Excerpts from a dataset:
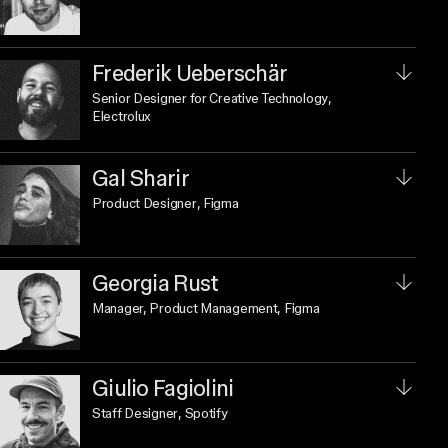
Frederik Ueberschär
Senior Designer for Creative Technology
,
Electrolux
Gal Sharir
Product Designer
, Figma
Georgia Rust
Manager, Product Management
, Figma
Giulio Fagiolini
Staff Designer
, Spotify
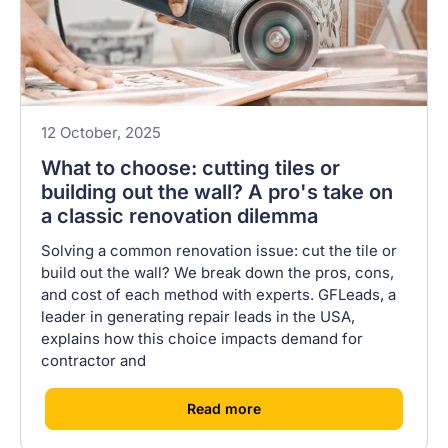
12 October, 2025
What to choose: cutting tiles or
building out the wall? A pro's take on
a classic renovation dilemma
Solving a common renovation issue: cut the tile or
build out the wall? We break down the pros, cons,
and cost of each method with experts. GFLeads, a
leader in generating repair leads in the USA,
explains how this choice impacts demand for
contractor and
[
]
Read more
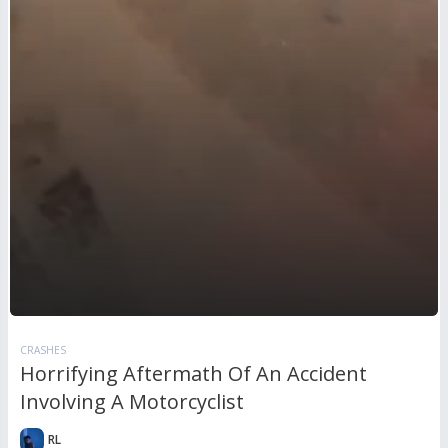
CRASHES
Horrifying Aftermath Of An Accident
Involving A Motorcyclist
RL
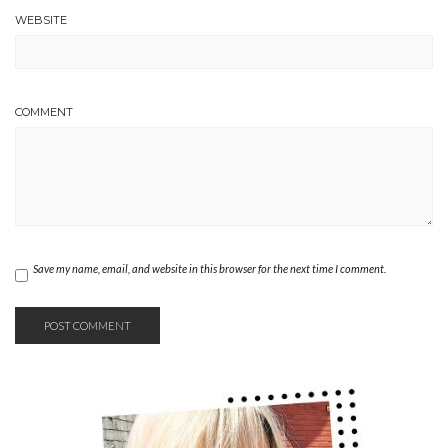
WEBSITE
COMMENT
Save my name, email, and website in this browser for the next time I comment.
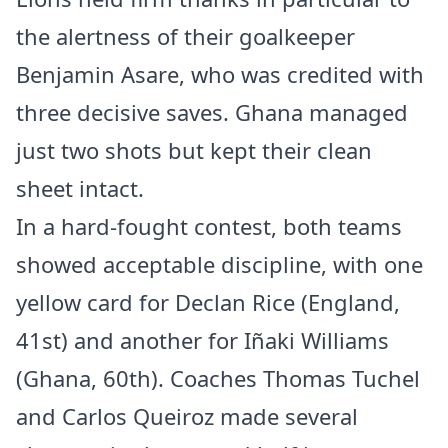
the alertness of their goalkeeper
Benjamin Asare, who was credited with
three decisive saves. Ghana managed
just two shots but kept their clean
sheet intact.
In a hard-fought contest, both teams
showed acceptable discipline, with one
yellow card for Declan Rice (England,
41st) and another for Iñaki Williams
(Ghana, 60th). Coaches Thomas Tuchel
and Carlos Queiroz made several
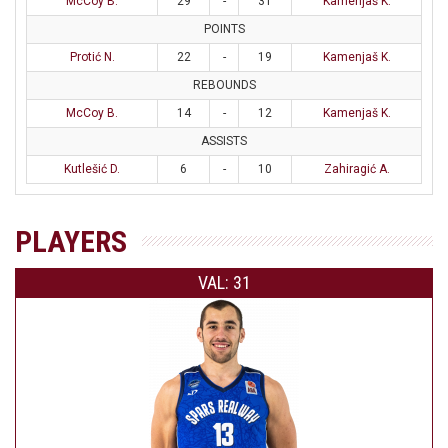
McCoy B.
29
-
31
Kamenjaš K.
POINTS
Protić N.
22
-
19
Kamenjaš K.
REBOUNDS
McCoy B.
14
-
12
Kamenjaš K.
ASSISTS
Kutlešić D.
6
-
10
Zahiragić A.
PLAYERS
VAL: 31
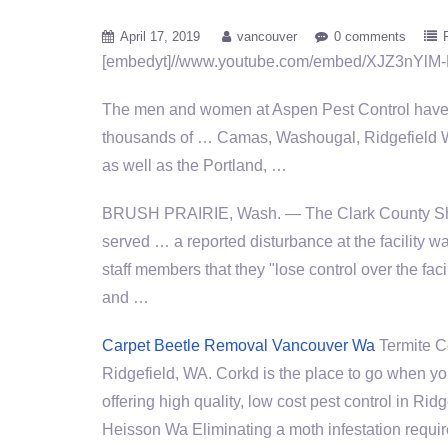
April 17, 2019
vancouver
0 comments
[embedyt]//www.youtube.com/embed/XJZ3nYlM-
The men and women at Aspen Pest Control have 
thousands of … Camas, Washougal, Ridgefield 
as well as the Portland, …
BRUSH PRAIRIE, Wash. — The Clark County Sher
served … a reported disturbance at the facility wa
staff members that they "lose control over the facil
and …
Carpet Beetle Removal Vancouver Wa
Termite C
Ridgefield, WA. Corkd is the place to go when yo
offering high quality, low cost pest control i
Heisson Wa Eliminating a moth infestation requir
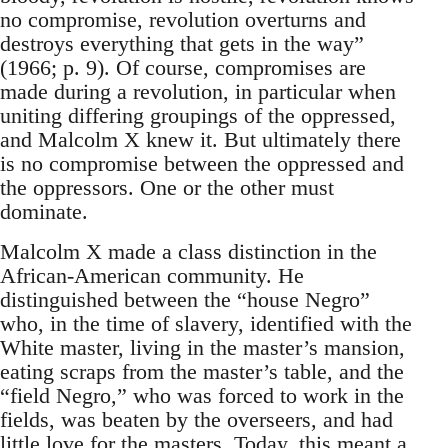
no compromise, revolution overturns and
destroys everything that gets in the way”
(1966; p. 9). Of course, compromises are
made during a revolution, in particular when
uniting differing groupings of the oppressed,
and Malcolm X knew it. But ultimately there
is no compromise between the oppressed and
the oppressors. One or the other must
dominate.
Malcolm X made a class distinction in the
African-American community. He
distinguished between the “house Negro”
who, in the time of slavery, identified with the
White master, living in the master’s mansion,
eating scraps from the master’s table, and the
“field Negro,” who was forced to work in the
fields, was beaten by the overseers, and had
little love for the masters. Today, this meant a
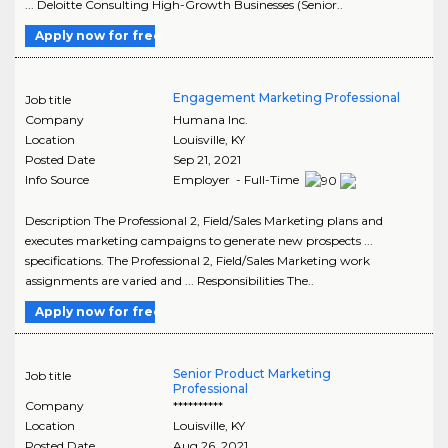
... Deloitte Consulting High-Growth Businesses (Senior..
Apply now for free
Engagement Marketing Professional
Job title
Company
Humana Inc.
Location
Louisville
,
KY
Posted Date
Sep 21, 2021
Info Source
Employer - Full-Time
Description The Professional 2, Field/Sales Marketing plans and
executes marketing campaigns to generate new prospects ...
specifications. The Professional 2, Field/Sales Marketing work
assignments are varied and ... Responsibilities The..
Apply now for free
Senior Product Marketing
Job title
Professional
Company
**********
Location
Louisville
,
KY
Posted Date
Aug 26, 2021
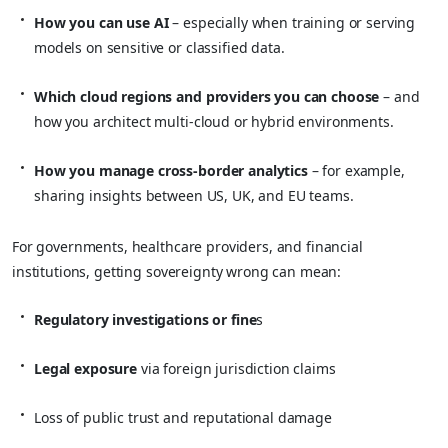
How you can use AI
– especially when training or serving
models on sensitive or classified data.
Which cloud regions and providers you can choose
– and
how you architect multi‑cloud or hybrid environments.
How you manage cross‑border analytics
– for example,
sharing insights between US, UK, and EU teams.
For governments, healthcare providers, and financial
institutions, getting sovereignty wrong can mean:
Regulatory investigations or fine
s
Legal exposure
via foreign jurisdiction claims
Loss of public trust and reputational damage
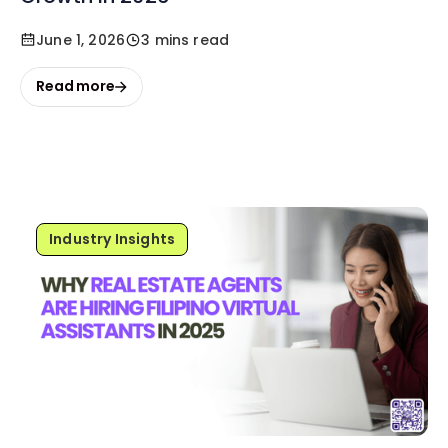
June 1, 2026
3 mins read
Read more
Industry Insights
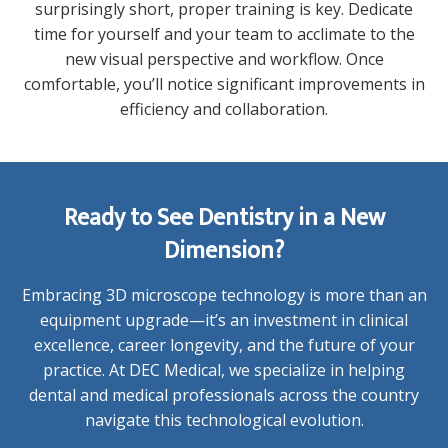
surprisingly short, proper training is key. Dedicate
time for yourself and your team to acclimate to the
new visual perspective and workflow. Once
comfortable, you’ll notice significant improvements in
efficiency and collaboration.
Ready to See Dentistry in a New
Dimension?
Embracing 3D microscope technology is more than an
equipment upgrade—it’s an investment in clinical
excellence, career longevity, and the future of your
practice. At DEC Medical, we specialize in helping
dental and medical professionals across the country
navigate this technological evolution.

About this task | Return every line of the records exactly as given, pictures excluded.

Result for this exercise |
Frederik Ueberschär
Senior Designer for Creative Technology
,
Electrolux
Gal Sharir
Product Designer
, Figma
Georgia Rust
Manager, Product Management
, Figma
Giulio Fagiolini
Staff Designer
, Spotify
12 October, 2025
What to choose: cutting tiles or
building out the wall? A pro's take on
a classic renovation dilemma
Solving a common renovation issue: cut the tile or
build out the wall? We break down the pros, cons,
and cost of each method with experts. GFLeads, a
leader in generating repair leads in the USA,
explains how this choice impacts demand for
contractor and
[
]
Read more
CRASHES
Horrifying Aftermath Of An Accident
Involving A Motorcyclist
RL
WEBSITE
COMMENT
Save my name, email, and website in this browser for the next time I comment.
the alertness of their goalkeeper
Benjamin Asare, who was credited with
three decisive saves. Ghana managed
just two shots but kept their clean
sheet intact.
In a hard-fought contest, both teams
showed acceptable discipline, with one
yellow card for Declan Rice (England,
41st) and another for Iñaki Williams
(Ghana, 60th). Coaches Thomas Tuchel
and Carlos Queiroz made several
McCoy B.
29
-
31
Kamenjaš K.
POINTS
Protić N.
22
-
19
Kamenjaš K.
REBOUNDS
McCoy B.
14
-
12
Kamenjaš K.
ASSISTS
Kutlešić D.
6
-
10
Zahiragić A.
PLAYERS
VAL: 31
April 17, 2019
vancouver
0 comments
[embedyt]//www.youtube.com/embed/XJZ3nYlM-
The men and women at Aspen Pest Control have 
thousands of … Camas, Washougal, Ridgefield 
as well as the Portland, …
BRUSH PRAIRIE, Wash. — The Clark County Sher
served … a reported disturbance at the facility wa
staff members that they "lose control over the facil
and …
Carpet Beetle Removal Vancouver Wa
Termite C
Ridgefield, WA. Corkd is the place to go when yo
offering high quality, low cost pest control i
Heisson Wa Eliminating a moth infestation requir
no compromise, revolution overturns and
destroys everything that gets in the way”
(1966; p. 9). Of course, compromises are
made during a revolution, in particular when
uniting differing groupings of the oppressed,
and Malcolm X knew it. But ultimately there
is no compromise between the oppressed and
the oppressors. One or the other must
dominate.
Malcolm X made a class distinction in the
African-American community. He
distinguished between the “house Negro”
who, in the time of slavery, identified with the
White master, living in the master’s mansion,
eating scraps from the master’s table, and the
“field Negro,” who was forced to work in the
fields, was beaten by the overseers, and had
little love for the masters. Today, this meant a
... Deloitte Consulting High-Growth Businesses (Senior..
Apply now for free
Engagement Marketing Professional
Job title
Company
Humana Inc.
Location
Louisville
,
KY
Posted Date
Sep 21, 2021
Info Source
Employer - Full-Time
Description The Professional 2, Field/Sales Marketing plans and
executes marketing campaigns to generate new prospects ...
specifications. The Professional 2, Field/Sales Marketing work
assignments are varied and ... Responsibilities The..
Apply now for free
Senior Product Marketing
Job title
Professional
Company
**********
Location
Louisville
,
KY
Posted Date
Aug 26, 2021
How you can use AI
– especially when training or serving
models on sensitive or classified data.
Which cloud regions and providers you can choose
– and
how you architect multi‑cloud or hybrid environments.
How you manage cross‑border analytics
– for example,
sharing insights between US, UK, and EU teams.
For governments, healthcare providers, and financial
institutions, getting sovereignty wrong can mean:
Regulatory investigations or fine
s
Legal exposure
via foreign jurisdiction claims
Loss of public trust and reputational damage
June 1, 2026
3 mins read
Read more
Industry Insights
surprisingly short, proper training is key. Dedicate
time for yourself and your team to acclimate to the
new visual perspective and workflow. Once
comfortable, you’ll notice significant improvements in
efficiency and collaboration.
Ready to See Dentistry in a New
Dimension?
Embracing 3D microscope technology is more than an
equipment upgrade—it’s an investment in clinical
excellence, career longevity, and the future of your
practice. At DEC Medical, we specialize in helping
dental and medical professionals across the country
navigate this technological evolution.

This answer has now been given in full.